Price-Earnings Ratio = Price per share ÷ Earnings per share
P/E Calculation for POLA
Price per share = 4.7
Earnings per share = 0.415
∴ Price-Earnings Ratio = 4.7 ÷ 0.415 = 11.3x
On its own, the P/E ratio doesn’t tell you much; however, it becomes extremely useful when you compare it with other similar companies. Ultimately, our goal is to compare the stock’s P/E ratio to the average of companies that have similar attributes to POLA, such as company lifetime and products sold. A common peer group is companies that exist in the same industry, which is what I use below. Since similar companies should technically have similar P/E ratios, we can very quickly come to some conclusions about the stock if the ratios differ.
Since POLA's P/E of 11.3x is lower than its industry peers (23.1x), it means that investors are paying less than they should for each dollar of POLA's earnings. As such, our analysis shows that POLA represents an under-priced stock.
Assumptions to watch out for
However, before you rush out to buy POLA, it is important to note that this conclusion is based on two key assumptions. The first is that our “similar companies” are actually similar to POLA. If the companies aren’t similar, the difference in P/E might be a result of other factors.

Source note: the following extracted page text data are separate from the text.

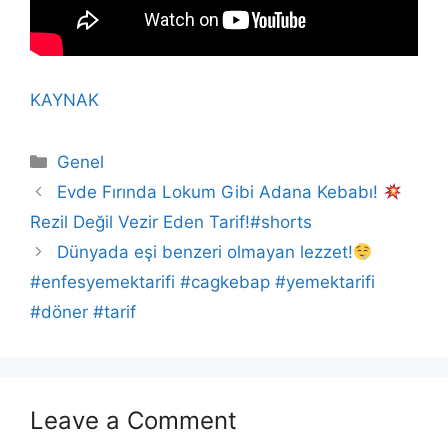
KAYNAK
Categories
Genel
Evde Fırında Lokum Gibi Adana Kebabı!
Rezil Değil Vezir Eden Tarif!#shorts
Dünyada eşi benzeri olmayan lezzet!
​⁠
#enfesyemektarifi #cagkebap #yemektarifi
#döner #tarif
Leave a Comment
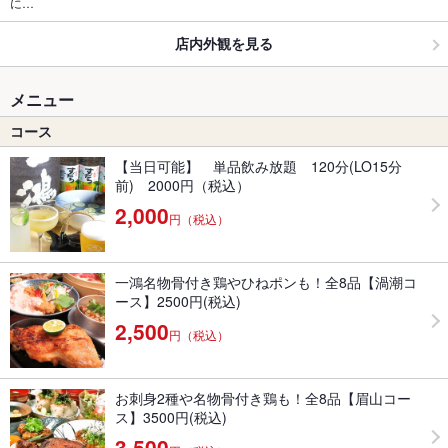
に…
店内外観を見る
メニュー
コース
【当日可能】 単品飲み放題 120分(LO15分
前) 2000円（税込）
2,000
円（税込）
一鴻名物骨付き鶏やひねポンも！全8品【渦潮コ
ース】2500円(税込)
2,500
円（税込）
お刺身2種や名物骨付き鶏も！全8品【眉山コー
ス】3500円(税込)
3,500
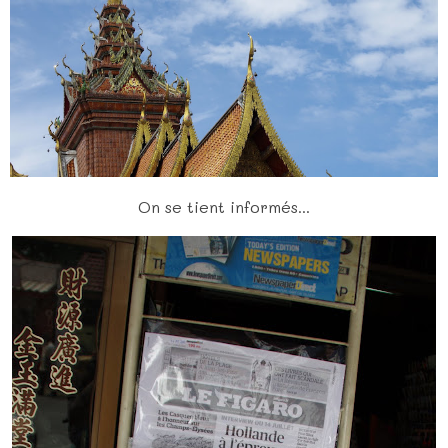
On se tient informés...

For example, if you accidentally compared higher growth firms with POLA, then POLA’s P/E would naturally be lower since investors would reward its peers’ higher growth with a higher price. Alternatively, if you inadvertently compared less risky firms with POLA, POLA’s P/E would again be lower since investors would reward its peers’ lower risk with a higher price as well. The second assumption that must hold true is that the stocks we are comparing POLA to are fairly valued by the market. If this assumption is violated, POLA's P/E may be lower than its peers because its peers are actually overvalued by investors.
What this means for you:
Are you a shareholder? If your personal research into the stock confirms what the P/E ratio is telling you, it might be a good time to add more of POLA to your portfolio. But keep in mind that the usefulness of relative valuation depends on whether you are comfortable with making the assumptions I mentioned above.

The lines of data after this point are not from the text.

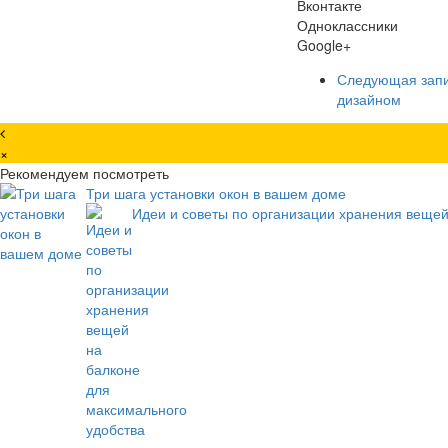
Вконтакте
Одноклассники
Google+
Следующая зап
дизайном
×
Рекомендуем посмотреть
Три шага установки окон в вашем доме
Идеи и советы по организации хранения вещей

Are you a potential investor? If you are considering investing in POLA, looking at the PE ratio on its own is not enough to make a well-informed decision. You will benefit from looking at additional analysis and considering its intrinsic valuation along with other relative valuation metrics like PEG and EV/Sales.

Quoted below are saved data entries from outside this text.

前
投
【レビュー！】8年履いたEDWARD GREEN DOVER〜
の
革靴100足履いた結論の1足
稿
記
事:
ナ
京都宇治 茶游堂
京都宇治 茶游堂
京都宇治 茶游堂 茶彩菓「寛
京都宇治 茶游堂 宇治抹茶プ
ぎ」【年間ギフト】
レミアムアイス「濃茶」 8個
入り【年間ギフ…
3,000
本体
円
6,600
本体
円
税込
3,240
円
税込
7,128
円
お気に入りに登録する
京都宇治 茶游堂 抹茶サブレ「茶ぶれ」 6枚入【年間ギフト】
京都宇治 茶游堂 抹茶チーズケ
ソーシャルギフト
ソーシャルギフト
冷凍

PE is one aspect of your portfolio construction to consider when holding or entering into a stock. But it is certainly not the only factor. Take a look at our most recent infographic report on Polar Power for a more in-depth analysis of the stock to help you make a well-informed investment decision. Since we know a limitation of PE is it doesn't properly account for growth, you can use our free platform to see my list of stocks with a high growth potential and see if their PE is still reasonable.
To help readers see pass the short term volatility of the financial market, we aim to bring you a long-term focused research analysis purely driven by fundamental data. Note that our analysis does not factor in the latest price sensitive company announcements.
The author is an independent contributor and at the time of publication had no position in the stocks mentioned.